Anyone want to try it and report?

http://www.droidforums.net/forum/thunderbolt-roms/206272-new-rom-krazykoderics-miui-3-2-ubuntu.html


----------



## Dark Jedi (Nov 3, 2011)

http://rootzwiki.com/topic/24041-great-rom-from-elsewhere/

Was posted here a few days ago. Basically copied vicious miui rom and gave no credit. You can read it there. Want to know how it works? Then flash it to your phone.


----------



## gammaxgoblin (Jun 12, 2011)

You mean I can put it in my phone?


----------



## Dark Jedi (Nov 3, 2011)

That's what it says in the thread.

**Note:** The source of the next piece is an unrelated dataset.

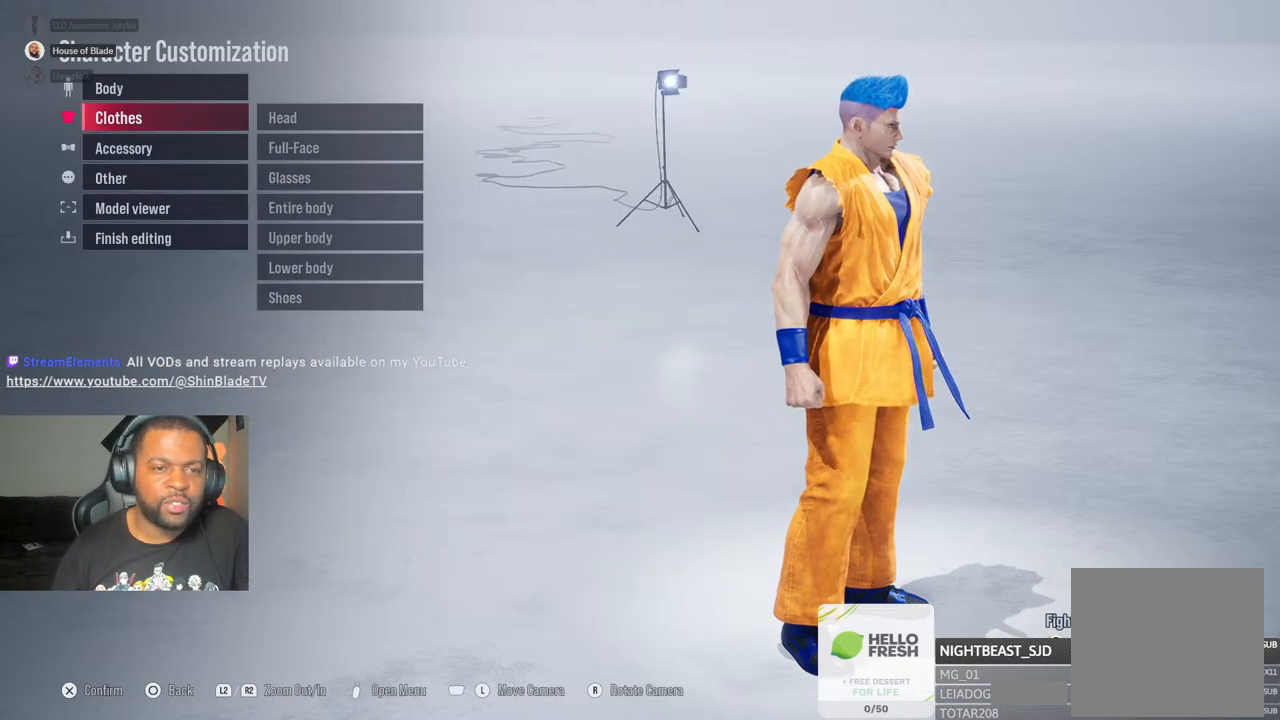
{"buttons": [], "left_stick": "center", "right_stick": "center", "events": [[350, "DPAD_UP", "down"], [450, "DPAD_UP", "up"]]}
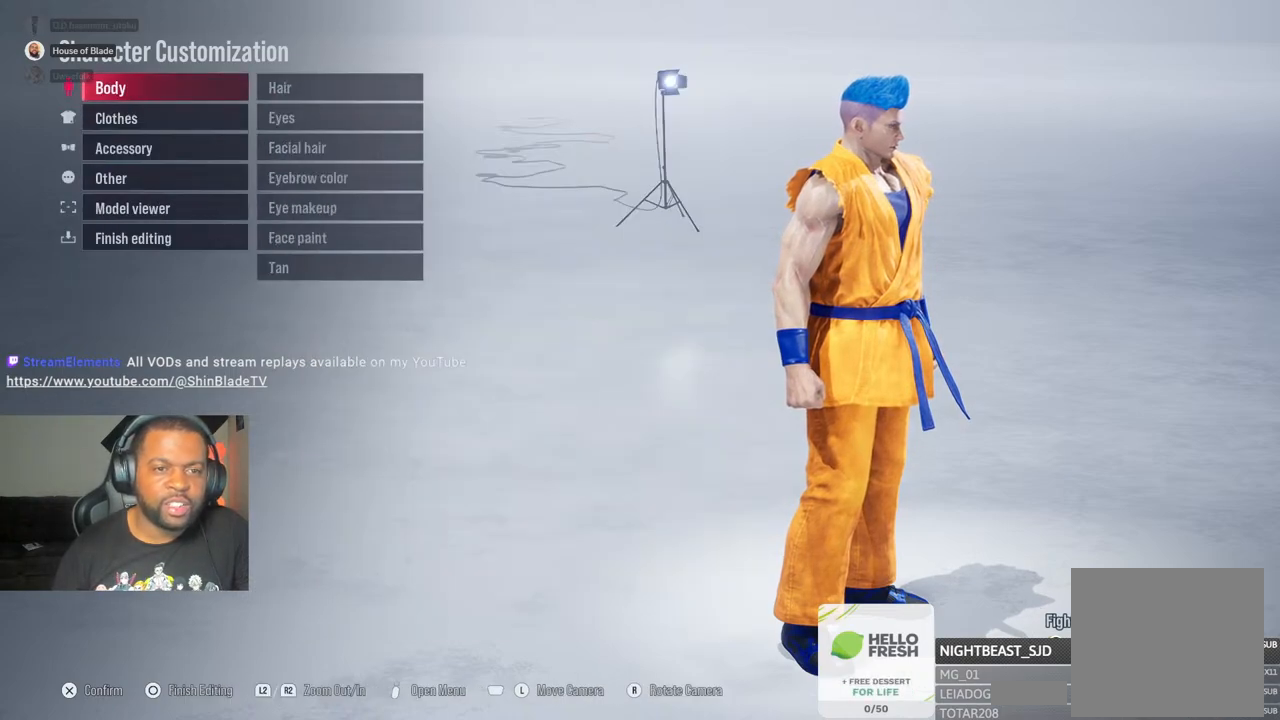
{"buttons": [], "left_stick": "center", "right_stick": "center", "events": []}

I haven't ran it so dont know.


----------



## hall (Sep 29, 2011)

gammaxgoblin said:


> You mean I can put it in my phone?


 I would hope you can put a Thunderbolt ROM on your Thunderbolt phone...


----------



## gammaxgoblin (Jun 12, 2011)

Sarcasm friends...


----------



## number5toad (Sep 13, 2011)

the internet really needs a sarcasm font.


----------



## Dark Jedi (Nov 3, 2011)

number5toad said:


> the internet really needs a sarcasm font.


 there is this >_>

Sent from my ADR6400L using Tapatalk 2


----------



## Scrider (Oct 31, 2011)

Has someone tried it yet?


----------



## droid future (Jul 25, 2011)

Scrider said:


> Has someone tried it yet?


I've tried and it is very smooth. The MMS not working really sucks but other than that it is a good rom. Some times it takes a while to get data working. I don't think 4G works though! And running the Ubuntu desktop on the thunderbolt looks really good. I encourage you to try it. I really like the theme that comes with it stock.

Sent from my ADR6400L using Tapatalk 2


----------